● Zu bearbeitende Aufgabe
Beantworten Sie anhand des folgenden Textauszugs zur Finanzkraft der Statutarstädte diese Fragen:
(a) Wessen angespannte finanzielle Situation könnte laut dem ersten Abschnitt durch geeignete Förderungen entschärft werden?
(b) Von wem ist unter „Was die Statutarstädte einfordern“ die Bereitstellung günstiger Finanzierungen zu fordern?
(c) Welcher Zugang wird dort als Beispiel für günstige Kredite genannt?

● Ausgewählter Textauszug
Neudefinition der Finanzkraft
Die eigentliche finanzielle Situation der Städte mit ihrer Verschuldung auf Grund der Erfüllung ihrer
vielfältigen gesetzlichen und politischen Aufgaben findet praktisch keine Berücksichtigung. Hier sollte
über entsprechende Korrekturen diskutiert werden, sodass durch geeignete Förderungen die allseits angespannte
finanzielle Situation der NÖ Statutarstädte entschärft werden könnte.
Was die Statutarstädte einfordern
- Von Bund und Land ist daher zu fordern, dass sie günstige Finanzierungen für kommunale Vorhaben bereitstellen,
sei es durch günstige Kredite - etwa Zugang zur Bundesfinanzierungsagentur -, Schuldendiensthilfen und ähnliches
mehr.

● Bereitgestelltes Material
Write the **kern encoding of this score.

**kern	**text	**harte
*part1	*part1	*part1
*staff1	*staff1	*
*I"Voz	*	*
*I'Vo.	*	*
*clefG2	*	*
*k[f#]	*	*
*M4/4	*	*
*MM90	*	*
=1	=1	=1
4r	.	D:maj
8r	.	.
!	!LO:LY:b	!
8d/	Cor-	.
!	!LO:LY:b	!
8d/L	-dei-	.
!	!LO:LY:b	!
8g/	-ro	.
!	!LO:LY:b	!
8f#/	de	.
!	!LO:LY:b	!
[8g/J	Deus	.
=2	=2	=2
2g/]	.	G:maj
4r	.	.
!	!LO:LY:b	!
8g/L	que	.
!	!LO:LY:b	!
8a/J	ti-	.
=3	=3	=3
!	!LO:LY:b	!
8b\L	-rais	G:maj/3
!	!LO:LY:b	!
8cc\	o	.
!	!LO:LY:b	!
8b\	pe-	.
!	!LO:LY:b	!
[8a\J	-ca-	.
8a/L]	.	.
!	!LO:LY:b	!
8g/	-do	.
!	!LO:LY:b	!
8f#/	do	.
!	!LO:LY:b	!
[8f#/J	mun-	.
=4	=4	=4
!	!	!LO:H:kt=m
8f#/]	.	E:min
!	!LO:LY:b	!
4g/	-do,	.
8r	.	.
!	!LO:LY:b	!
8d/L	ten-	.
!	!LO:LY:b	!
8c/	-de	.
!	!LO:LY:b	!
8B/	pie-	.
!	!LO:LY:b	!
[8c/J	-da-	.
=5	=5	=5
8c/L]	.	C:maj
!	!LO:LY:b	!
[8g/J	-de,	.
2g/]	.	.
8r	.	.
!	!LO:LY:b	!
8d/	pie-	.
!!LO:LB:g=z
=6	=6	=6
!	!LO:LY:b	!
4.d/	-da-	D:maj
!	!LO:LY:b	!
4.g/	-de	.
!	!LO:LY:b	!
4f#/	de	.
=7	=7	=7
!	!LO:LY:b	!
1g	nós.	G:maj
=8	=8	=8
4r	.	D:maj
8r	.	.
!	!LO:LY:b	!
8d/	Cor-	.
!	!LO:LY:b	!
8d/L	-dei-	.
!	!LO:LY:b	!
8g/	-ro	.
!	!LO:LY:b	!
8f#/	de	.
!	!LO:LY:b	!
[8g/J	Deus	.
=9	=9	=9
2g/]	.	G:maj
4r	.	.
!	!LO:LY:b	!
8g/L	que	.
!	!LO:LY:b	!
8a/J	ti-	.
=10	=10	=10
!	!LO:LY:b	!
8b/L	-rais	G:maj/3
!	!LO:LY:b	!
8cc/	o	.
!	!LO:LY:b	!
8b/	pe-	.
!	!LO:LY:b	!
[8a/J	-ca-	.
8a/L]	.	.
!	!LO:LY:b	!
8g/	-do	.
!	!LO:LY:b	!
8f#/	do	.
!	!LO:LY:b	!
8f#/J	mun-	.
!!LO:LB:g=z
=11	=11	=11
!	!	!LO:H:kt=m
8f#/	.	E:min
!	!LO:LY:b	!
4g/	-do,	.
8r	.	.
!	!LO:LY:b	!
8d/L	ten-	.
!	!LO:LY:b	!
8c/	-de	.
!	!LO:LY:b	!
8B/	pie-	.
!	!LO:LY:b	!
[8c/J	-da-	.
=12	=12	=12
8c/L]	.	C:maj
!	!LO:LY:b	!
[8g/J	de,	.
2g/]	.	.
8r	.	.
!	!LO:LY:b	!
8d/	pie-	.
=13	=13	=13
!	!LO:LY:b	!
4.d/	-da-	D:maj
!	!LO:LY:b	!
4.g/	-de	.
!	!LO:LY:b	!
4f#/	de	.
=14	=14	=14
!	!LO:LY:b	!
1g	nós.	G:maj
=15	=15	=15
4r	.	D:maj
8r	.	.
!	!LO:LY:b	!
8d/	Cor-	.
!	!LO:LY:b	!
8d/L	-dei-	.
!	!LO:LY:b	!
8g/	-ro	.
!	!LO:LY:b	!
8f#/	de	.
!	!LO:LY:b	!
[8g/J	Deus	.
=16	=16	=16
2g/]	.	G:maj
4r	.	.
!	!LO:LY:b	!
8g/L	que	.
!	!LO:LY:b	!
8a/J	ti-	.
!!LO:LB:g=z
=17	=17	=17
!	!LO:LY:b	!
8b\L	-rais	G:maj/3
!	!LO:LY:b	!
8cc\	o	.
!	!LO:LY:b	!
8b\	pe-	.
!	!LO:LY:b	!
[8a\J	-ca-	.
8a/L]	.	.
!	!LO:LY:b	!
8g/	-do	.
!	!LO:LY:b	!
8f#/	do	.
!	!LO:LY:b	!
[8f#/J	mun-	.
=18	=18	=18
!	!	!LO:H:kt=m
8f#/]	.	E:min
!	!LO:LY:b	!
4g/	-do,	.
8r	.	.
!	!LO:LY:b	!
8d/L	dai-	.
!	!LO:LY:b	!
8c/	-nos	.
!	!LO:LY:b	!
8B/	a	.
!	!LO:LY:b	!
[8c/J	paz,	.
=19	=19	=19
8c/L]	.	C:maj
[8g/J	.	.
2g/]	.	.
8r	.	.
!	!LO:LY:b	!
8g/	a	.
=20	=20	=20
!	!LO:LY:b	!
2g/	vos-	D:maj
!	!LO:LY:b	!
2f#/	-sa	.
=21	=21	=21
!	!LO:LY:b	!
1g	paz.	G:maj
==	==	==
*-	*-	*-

● Ergebnis der Aufgabe
(a) Die der NÖ Statutarstädte.
(b) Von Bund und Land.
(c) Der Zugang zur Bundesfinanzierungsagentur.